§ Excerpt:
I had a slightly unnerving encounter with our company doctor recently.

Actually, she’s not really a company doctor.  I work for a large international organisation and we don’t have our own doctor but rather one on loan ( or hire, actually) from a large medical association’s ‘rent-a-doctor’ scheme.  This doctor is available to us one day a week.  Truth be told, she is a little bit eccentric, with her constant wide-eyed smile and repetitive giggling.

In my place of employment, every member of staff has to undergo an annual medical test which must, presumably, serve some purpose or another.  I’m really not sure what as the tests that are carried out in the nurse’s office and then the doctor’s strike me as a bit random.  There is no fitness or cardio-vascular-type analysis that takes place on the treadmill whilst electrical crocodile clips are clamped onto various parts of your anatomy, there is no urine test, no weight measurements and no looking down your throat or into your ears.  Doctors always do that to my children whenever they have an appointment so I assumed they are standard tests carried out no matter what your ailment.

When I arrived in the nurse’s office, the first thing that struck me was the bitterly overpowering smell of a recent cigarette on her breath.  This lead me to notice that her well-worn clothes (no white coat or rubber gloves in evidence) were slightly grubby, very bobbly and had lots of loose threads hanging from them.  I was pleased to notice, however, that at least her fingers looked well-manicured with short, clean nails.

On to the first check and, coincidentally, my most dreaded: the sight test.

I am always apprehensive before any test involving sight as I know my eyes are about as refined as those of an elderly mole and will yield a dubious result.  I will end up feeling as though I have failed.  I will have to explain, as I do every time, that I can barely read with my right eye whilst my left eye, which quirkily is also my lead eye, is so short-sighted that I qualify for some special discounts on corrective lenses for it.  As you can imagine, covering my left eye and asking me to read a line of letters with my right is no easy task even with the letters close up, huge and well-spaced.  Put them too close together at a great distance and in a microscopic font and you can count me out of the competition.  This sight test had an added novelty factor to it, though, which was that rather than a chart on the opposite wall of the room, the equipment used was desktop and bore a striking resemblance to one of those Viewmaster toys that probably date back to the 1950’s.  Remember them?  They were always postbox red and had a circular cardboard disc with miniature photographic transparencies of famous landmarks and cities that once inserted could be viewed by attaching the Viewmaster to your eyeballs via suction.  I bet Bill Bryson had one.

Viewmaster

The test started and I was all ready to shout out ‘Paris! Rome!’ for comedic effect once we were underway but she stealthily stole my thunder by using the element of surprise.  Instead of pictures, there were three columns (A,B & C) and three rows (1,2 & 3) each containing little boxes or cells some of which had stars in them, spots, numbers, letters or a combination of any of the above.

‘What can you read under B2?’ she asked me.

I thought she was trying to catch me out.

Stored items
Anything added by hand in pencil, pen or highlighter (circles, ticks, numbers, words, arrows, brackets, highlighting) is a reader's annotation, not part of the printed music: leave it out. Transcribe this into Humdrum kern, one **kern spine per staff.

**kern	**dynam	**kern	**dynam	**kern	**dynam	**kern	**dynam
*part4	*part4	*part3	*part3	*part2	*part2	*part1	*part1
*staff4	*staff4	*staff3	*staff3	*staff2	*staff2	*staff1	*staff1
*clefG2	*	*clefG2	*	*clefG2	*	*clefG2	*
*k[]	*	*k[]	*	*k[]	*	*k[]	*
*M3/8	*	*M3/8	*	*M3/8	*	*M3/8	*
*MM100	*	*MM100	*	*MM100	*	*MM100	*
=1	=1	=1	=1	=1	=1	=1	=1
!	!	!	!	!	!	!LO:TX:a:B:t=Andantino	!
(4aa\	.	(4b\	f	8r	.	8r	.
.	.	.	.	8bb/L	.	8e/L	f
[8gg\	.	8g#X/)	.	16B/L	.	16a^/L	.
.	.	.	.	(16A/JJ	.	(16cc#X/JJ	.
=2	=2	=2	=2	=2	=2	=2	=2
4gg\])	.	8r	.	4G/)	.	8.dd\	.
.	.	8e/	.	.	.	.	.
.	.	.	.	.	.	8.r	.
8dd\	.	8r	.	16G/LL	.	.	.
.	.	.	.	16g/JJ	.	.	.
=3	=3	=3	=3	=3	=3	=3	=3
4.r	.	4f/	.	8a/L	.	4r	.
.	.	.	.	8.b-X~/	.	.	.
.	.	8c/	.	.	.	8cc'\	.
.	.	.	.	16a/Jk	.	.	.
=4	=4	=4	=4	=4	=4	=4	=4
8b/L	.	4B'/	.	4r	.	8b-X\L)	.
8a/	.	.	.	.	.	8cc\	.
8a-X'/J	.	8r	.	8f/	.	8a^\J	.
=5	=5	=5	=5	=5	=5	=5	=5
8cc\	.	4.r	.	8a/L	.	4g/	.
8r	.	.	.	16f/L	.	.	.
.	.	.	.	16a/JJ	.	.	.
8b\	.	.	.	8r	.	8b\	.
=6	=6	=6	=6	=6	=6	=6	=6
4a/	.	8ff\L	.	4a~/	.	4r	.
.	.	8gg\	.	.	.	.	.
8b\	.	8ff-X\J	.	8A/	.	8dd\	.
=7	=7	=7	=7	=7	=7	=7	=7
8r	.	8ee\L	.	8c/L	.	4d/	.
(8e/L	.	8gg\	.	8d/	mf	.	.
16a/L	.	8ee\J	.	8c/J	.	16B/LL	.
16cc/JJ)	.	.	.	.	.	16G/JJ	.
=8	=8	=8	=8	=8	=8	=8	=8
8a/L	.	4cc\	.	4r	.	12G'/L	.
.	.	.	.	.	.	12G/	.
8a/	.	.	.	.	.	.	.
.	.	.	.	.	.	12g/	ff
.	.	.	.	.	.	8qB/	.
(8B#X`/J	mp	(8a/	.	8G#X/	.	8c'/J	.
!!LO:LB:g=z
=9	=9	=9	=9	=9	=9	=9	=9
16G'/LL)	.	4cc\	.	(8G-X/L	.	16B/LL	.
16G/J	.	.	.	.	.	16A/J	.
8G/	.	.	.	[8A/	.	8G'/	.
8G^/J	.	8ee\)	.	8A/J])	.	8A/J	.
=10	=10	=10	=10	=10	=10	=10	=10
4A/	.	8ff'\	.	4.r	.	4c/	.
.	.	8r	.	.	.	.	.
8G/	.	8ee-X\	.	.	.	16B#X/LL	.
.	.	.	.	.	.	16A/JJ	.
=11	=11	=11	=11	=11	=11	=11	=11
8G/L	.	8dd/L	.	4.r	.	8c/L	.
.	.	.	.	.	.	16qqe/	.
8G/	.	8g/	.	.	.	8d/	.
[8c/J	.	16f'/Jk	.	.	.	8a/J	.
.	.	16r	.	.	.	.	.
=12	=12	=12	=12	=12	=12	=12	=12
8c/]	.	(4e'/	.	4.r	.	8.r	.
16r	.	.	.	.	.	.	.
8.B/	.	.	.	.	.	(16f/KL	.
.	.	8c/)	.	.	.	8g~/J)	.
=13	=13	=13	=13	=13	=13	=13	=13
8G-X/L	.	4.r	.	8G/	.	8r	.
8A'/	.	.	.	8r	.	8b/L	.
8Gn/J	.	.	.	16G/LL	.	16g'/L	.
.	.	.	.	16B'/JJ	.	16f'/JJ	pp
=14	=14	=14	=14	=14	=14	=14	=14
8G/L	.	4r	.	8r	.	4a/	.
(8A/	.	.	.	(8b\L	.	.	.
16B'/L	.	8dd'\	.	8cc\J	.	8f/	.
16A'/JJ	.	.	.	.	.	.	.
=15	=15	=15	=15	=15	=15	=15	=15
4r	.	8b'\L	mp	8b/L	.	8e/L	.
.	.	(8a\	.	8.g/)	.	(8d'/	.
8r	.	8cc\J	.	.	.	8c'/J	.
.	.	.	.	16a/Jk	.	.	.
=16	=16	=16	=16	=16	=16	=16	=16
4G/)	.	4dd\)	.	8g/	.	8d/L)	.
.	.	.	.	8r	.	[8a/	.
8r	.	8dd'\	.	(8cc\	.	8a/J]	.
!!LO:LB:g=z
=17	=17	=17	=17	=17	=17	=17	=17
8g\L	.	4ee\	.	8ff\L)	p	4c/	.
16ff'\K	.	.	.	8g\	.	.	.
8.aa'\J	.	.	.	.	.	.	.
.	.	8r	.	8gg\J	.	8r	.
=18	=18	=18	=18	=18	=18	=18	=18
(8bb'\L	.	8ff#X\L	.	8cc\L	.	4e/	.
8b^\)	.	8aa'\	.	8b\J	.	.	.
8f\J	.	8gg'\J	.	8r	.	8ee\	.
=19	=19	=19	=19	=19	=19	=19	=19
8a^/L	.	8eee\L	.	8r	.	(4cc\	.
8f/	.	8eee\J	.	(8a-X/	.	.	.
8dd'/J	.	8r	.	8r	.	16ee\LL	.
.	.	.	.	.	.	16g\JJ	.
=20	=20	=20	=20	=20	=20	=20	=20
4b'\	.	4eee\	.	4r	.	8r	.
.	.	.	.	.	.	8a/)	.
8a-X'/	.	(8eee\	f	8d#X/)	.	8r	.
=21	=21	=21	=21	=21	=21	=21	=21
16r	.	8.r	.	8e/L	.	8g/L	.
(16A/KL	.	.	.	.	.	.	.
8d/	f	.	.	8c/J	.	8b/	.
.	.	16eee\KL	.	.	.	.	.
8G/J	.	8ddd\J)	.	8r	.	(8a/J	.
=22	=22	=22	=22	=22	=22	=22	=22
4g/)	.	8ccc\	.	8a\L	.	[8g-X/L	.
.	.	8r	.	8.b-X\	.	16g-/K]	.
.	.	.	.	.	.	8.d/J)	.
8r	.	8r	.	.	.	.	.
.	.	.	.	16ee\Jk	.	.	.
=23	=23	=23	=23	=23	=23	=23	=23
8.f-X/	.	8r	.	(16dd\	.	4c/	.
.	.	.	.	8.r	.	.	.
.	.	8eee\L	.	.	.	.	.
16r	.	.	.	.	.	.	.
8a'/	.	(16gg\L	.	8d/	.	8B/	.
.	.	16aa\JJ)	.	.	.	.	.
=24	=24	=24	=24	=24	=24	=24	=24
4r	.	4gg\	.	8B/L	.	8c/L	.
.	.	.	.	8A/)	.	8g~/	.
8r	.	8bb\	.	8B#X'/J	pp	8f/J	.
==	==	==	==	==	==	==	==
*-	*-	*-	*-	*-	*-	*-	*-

§ Questions to answer:
1/ In the account of the workplace medical test, what color were Viewmaster toys always?
2/ Do these statements agree with the account of the workplace medical test? (a) The doctor is available to the staff one day a week. (b) The nurse wore a white coat. (c) The annual medical test includes a urine test. Give yes or no for each, with the deciding words of the account.
3/ Please extend the account of the workplace medical test, picking up after its final sentence.

§ Results in order:
1/ Postbox red.

2/
(a) Yes: "This doctor is available to us one day a week."
(b) No: "no white coat or rubber gloves in evidence"
(c) No: "there is no urine test"

3/
‘Nothing,’ was my smart reply.  They’re just spots.’

With a sound like the first spoonful served from a fresh jelly, I tore my eyeballs away from the Viewmaster apparatus and gave her my most smug smile.  The anxious look of concern that met my gaze told me straight away that I had made a blunder.  I hurriedly looked back down at the columns and rows of jumbled figures and symbols and stared fixedly at B2.  All I could see was spots.  The more I stared, the more they danced around.  Now I began to panic – this was definitely going to be a 0% result if I couldn’t even get the first question right.  What if I need perfect vision to stay in my job?  They might sack me if they find out I’m blind as well as a bit of a doofus.  The more I looked the more everything started to move and wiggle and jump.  Then I noticed that there were no stars or spots or symbols at all but only letters and numbers in the other boxes but they were so small in B2 that they were completely indistinguishable from little spots on the page.

We continued agonisingly slowly through a whole series of awkward questions with me offering up more and more wild guesses, most of which were hopelessly wrong, as nothing was holding still or visible to my right eye.  Once we got on to the left eye, I became a little less twitchy as I was able to get some correct answers.  I started to calm down.

Following the traumatic eye test came the strangely calm cardiogram.  This was carried out using what looked like a squid’s tentacles with more rubber suckery things clamped onto various parts of me.  Of course, as it was me, they wouldn’t stick properly to my skin and kept falling limply onto the bed which only caused her to try and jam them on with, I felt, unwarranted viciousness.  They left circular red welts when she removed them.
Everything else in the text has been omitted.